Since I returned from my October trip in Texas, I've been thinking a lot about the rural-urban framework I'm using.  Because the Trinity River flows from urban North Texas and down through rural East Texas, it is a great opportunity to consider the ways that the city and the countryside are connected or divided from each other.  This was the main topic of the presentations I led, and I tried to be open about the limitations of this framework.  For example, the Trinity River does not explain that much about the contrast in North Texas' century-plus boom and East Texas' long term underdevelopment.  Another environmental historian has already written a lovely book on the economic connections between the periphery and the core, but there's a lot of work left to be done on the material and political connections.  The commentary and narrative coming out of the media after this week's election has highlighted one of the reasons why my research and analysis is relevant today.  

One of The Hill's headlines from this morning reads: "America's urban-rural divide deepens."  In their telling of the story "suburban voters delivered a stern rebuke to an unpopular president" and "exacerbate a divide between booming urban centers and struggling rural communities."  While this sort of analysis has a purpose given our Madisonian apportionment of votes, it leads to facile and unrepresentative assumptions and stereotypes about rural people.  Looking at state-level or district-level votes, ignores a great degree of dissent and diversity on the ground.  This was certainly true with the way that politics on the Trinity River has been presented.  
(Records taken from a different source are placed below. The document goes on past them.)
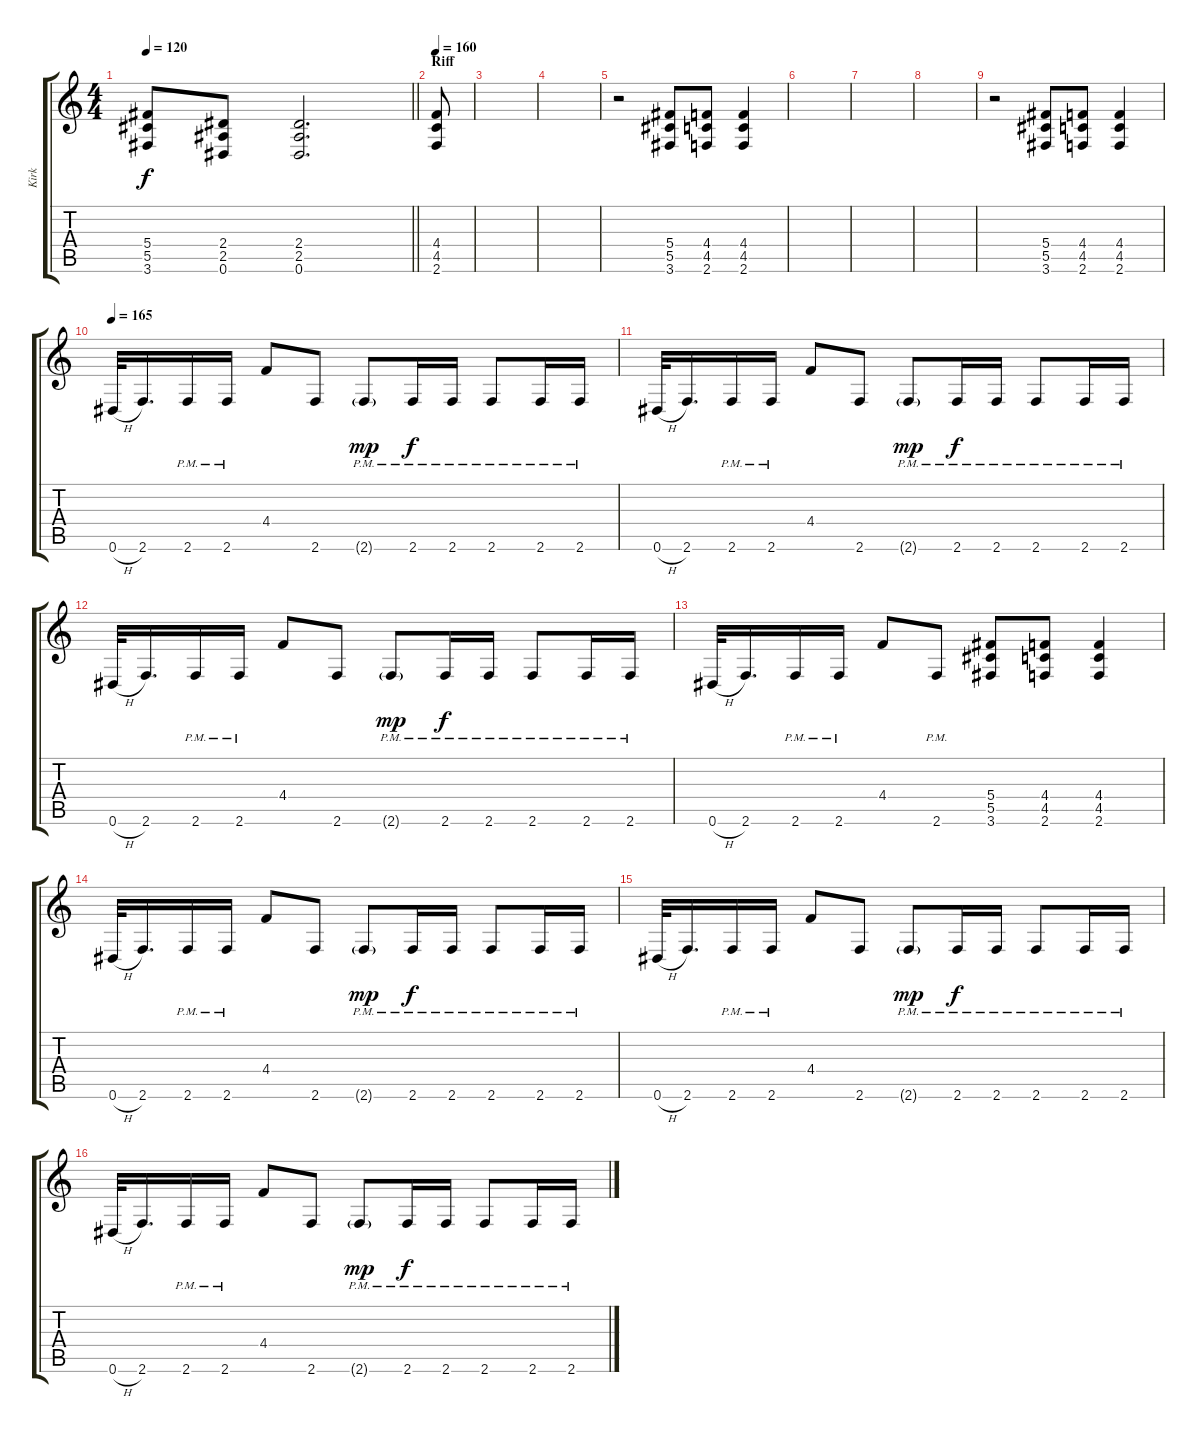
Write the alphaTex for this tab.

\track ("Kirk" "Kirk") {instrument distortionguitar}
\staff {score tabs}
\tuning (Eb4 Bb3 Gb3 Db3 Ab2 Eb2) {hide}
\ts (4 4)
\tempo 120
\clef g2
\barLineRight lightlight
\ks c
(5.4 5.5 3.6).8{dy f} (2.4 2.5 0.6).8 (2.4 2.5 0.6).2{d} |
\section ("" "Riff")
\tempo 160
(4.4 4.5 2.6).8 |
|
|
r.2 (5.4 5.5 3.6).8 (4.4 4.5 2.6).8 (4.4 4.5 2.6).4 |
|
|
|
r.2 (5.4 5.5 3.6).8 (4.4 4.5 2.6).8 (4.4 4.5 2.6).4 |
\tempo 165
0.6{h}.32 2.6.16{d} 2.6{pm}.16 2.6{pm}.16 4.4.8 2.6.8 2.6{g pm}.8{dy mp} 2.6{pm}.16{dy f} 2.6{pm}.16 2.6{pm}.8 2.6{pm}.16 2.6{pm}.16 |
0.6{h}.32 2.6.16{d} 2.6{pm}.16 2.6{pm}.16 4.4.8 2.6.8 2.6{g pm}.8{dy mp} 2.6{pm}.16{dy f} 2.6{pm}.16 2.6{pm}.8 2.6{pm}.16 2.6{pm}.16 |
0.6{h}.32 2.6.16{d} 2.6{pm}.16 2.6{pm}.16 4.4.8 2.6.8 2.6{g pm}.8{dy mp} 2.6{pm}.16{dy f} 2.6{pm}.16 2.6{pm}.8 2.6{pm}.16 2.6{pm}.16 |
0.6{h}.32 2.6.16{d} 2.6{pm}.16 2.6{pm}.16 4.4.8 2.6{pm}.8 (5.4 5.5 3.6).8 (4.4 4.5 2.6).8 (4.4 4.5 2.6).4 |
0.6{h}.32 2.6.16{d} 2.6{pm}.16 2.6{pm}.16 4.4.8 2.6.8 2.6{g pm}.8{dy mp} 2.6{pm}.16{dy f} 2.6{pm}.16 2.6{pm}.8 2.6{pm}.16 2.6{pm}.16 |
0.6{h}.32 2.6.16{d} 2.6{pm}.16 2.6{pm}.16 4.4.8 2.6.8 2.6{g pm}.8{dy mp} 2.6{pm}.16{dy f} 2.6{pm}.16 2.6{pm}.8 2.6{pm}.16 2.6{pm}.16 |
0.6{h}.32 2.6.16{d} 2.6{pm}.16 2.6{pm}.16 4.4.8 2.6.8 2.6{g pm}.8{dy mp} 2.6{pm}.16{dy f} 2.6{pm}.16 2.6{pm}.8 2.6{pm}.16 2.6{pm}.16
In 1973, all of the counties on the Trinity River from the Dallas-Fort Worth area on down participated in a bond-approval vote to determine the fate of a proposed Trinity River canal.  I won't go into all the details here, but the canal was a terrible plan, a waste of money, ecologically ignorant, and not needed, something which even many of its boosters like Rep. Charlie Wilson later admitted.  In a surprise to many of the region's most powerful boosters, the canal was defeated.  This history is often portrayed as a victory led by urban environmentalists and urban voters.  It is true that the urban counties carried the proposal to defeat with 56% opposing in Dallas County and 54% of voters opposing in Tarrant County, but there was significant opposition from East Texas. 
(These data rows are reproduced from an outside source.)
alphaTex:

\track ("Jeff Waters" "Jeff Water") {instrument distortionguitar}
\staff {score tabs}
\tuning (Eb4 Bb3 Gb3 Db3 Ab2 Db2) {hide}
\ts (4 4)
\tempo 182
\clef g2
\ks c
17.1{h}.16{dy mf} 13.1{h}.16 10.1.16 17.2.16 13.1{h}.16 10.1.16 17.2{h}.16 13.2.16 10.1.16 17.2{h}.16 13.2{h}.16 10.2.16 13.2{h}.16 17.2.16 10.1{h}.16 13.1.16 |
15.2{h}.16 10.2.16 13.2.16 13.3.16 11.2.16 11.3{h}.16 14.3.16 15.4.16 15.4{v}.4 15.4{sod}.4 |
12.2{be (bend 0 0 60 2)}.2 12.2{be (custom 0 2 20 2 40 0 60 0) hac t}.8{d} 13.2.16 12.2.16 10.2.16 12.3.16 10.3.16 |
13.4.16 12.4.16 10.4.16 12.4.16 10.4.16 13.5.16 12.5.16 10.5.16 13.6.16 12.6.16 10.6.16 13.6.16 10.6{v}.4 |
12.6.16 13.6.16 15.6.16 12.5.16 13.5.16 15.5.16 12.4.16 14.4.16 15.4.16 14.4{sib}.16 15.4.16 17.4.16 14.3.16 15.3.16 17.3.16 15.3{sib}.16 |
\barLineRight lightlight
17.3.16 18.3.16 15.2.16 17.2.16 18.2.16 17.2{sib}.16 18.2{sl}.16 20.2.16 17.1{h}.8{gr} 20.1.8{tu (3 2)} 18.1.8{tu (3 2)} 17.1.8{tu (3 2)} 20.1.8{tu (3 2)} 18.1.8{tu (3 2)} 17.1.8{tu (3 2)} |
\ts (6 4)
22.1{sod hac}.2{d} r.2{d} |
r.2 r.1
As you can see in the attached image, 53.2% of the voters in rural counties voted in favor of the canal.  It would be easy for a deadline-crunched journalist to write a similar headline about this vote, ie "Trinity Vote Reveals Gap Between Enlightened Urban Voters and Ignorant Country People."  But that's not what the data actually says.  Several East Texas Counties voted against the canal, and San Jacinto and Houston County both opposed the canal by over 75%, enough to make the Sierra Club blush with pride.  Certainly rural voters and urban voters had different reasons for voting against the canal--but it would be both inaccurate and unfair to label all East Texans as blind supporters of elite boosters and their plans for the conquest of every environment.  
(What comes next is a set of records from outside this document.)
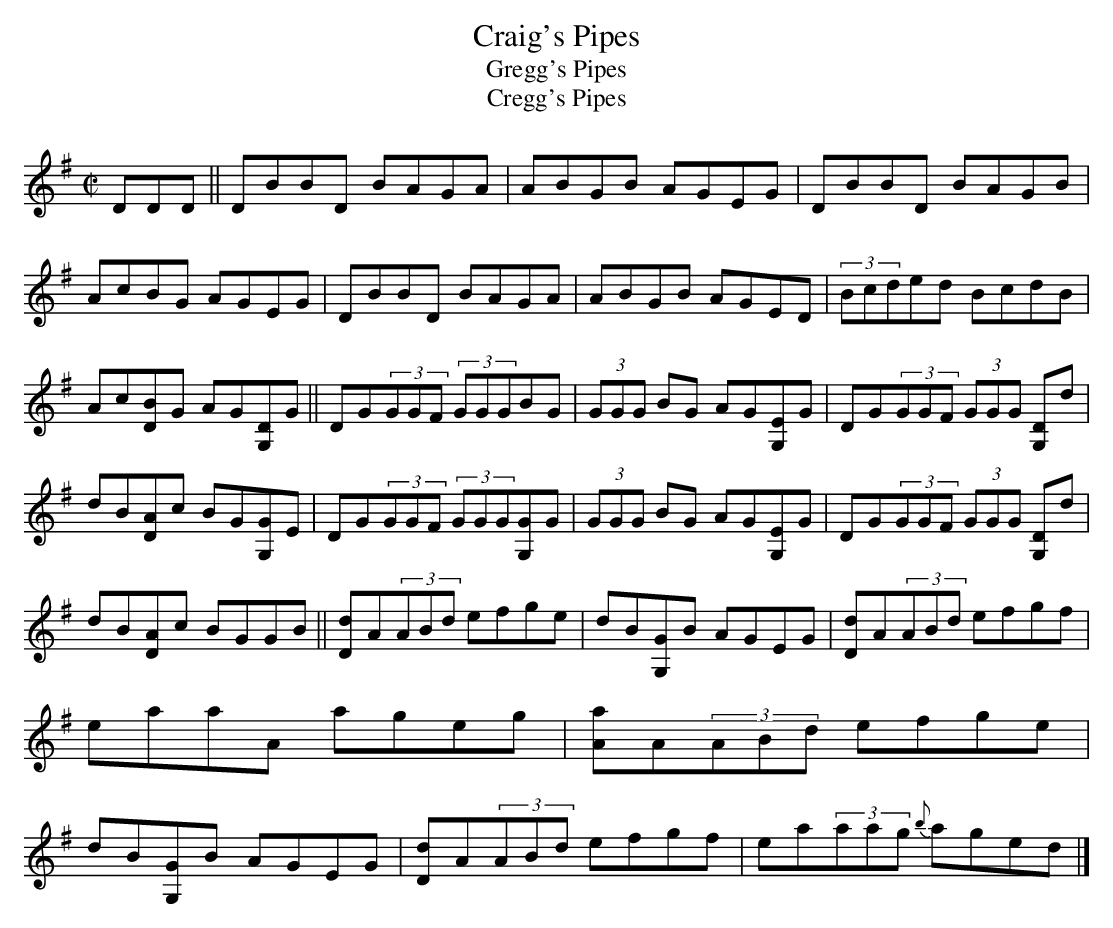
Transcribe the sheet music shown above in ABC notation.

X:1
T:Craig's Pipes
T:Gregg's Pipes
T:Cregg's Pipes
M:C|
K:G
DDD||DBBD BAGA|ABGB AGEG|DBBD BAGB|AcBG AGEG|\
DBBD BAGA|ABGB AGED|(3Bcded BcdB|Ac[BD]G AG[DG,]G||\
DG(3GGF (3GGGBG|(3GGG BG AG[EG,]G|DG(3GGF (3GGG [DG,]d|dB[AD]c BG[GG,]E|\
DG(3GGF (3GGG[GG,]G|(3GGG BG AG[EG,]G|DG(3GGF (3GGG [DG,]d|dB[AD]c BGGB||\
[dD]A(3ABd efge|dB[GG,]B AGEG|[dD]A(3ABd efgf|eaaA ageg|\
[aA]A(3ABd efge|dB[GG,]B AGEG|[dD]A(3ABd efgf|ea(3aag {b}aged|]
In this context, my dissertation reminds me a bit of the new reboot of #queereye, without the laughter and tears.  The cast spends a lot of their time working with people who live in rural/exurban regions and who at first glance might fit the portrayal of hateful, intolerant country bumpkins, but then it turns out they're kind and thoughtful people who are willing to learn.  Or for my historiographically-minded readers, think of this project as reflecting more of Lawrence Goodwyn's approach in which he wrote, "At bottom, Populism was, quite simply, an expression of self-respect,” rather than Richard Hofstadter who portrayed rural people as angry and left-behind.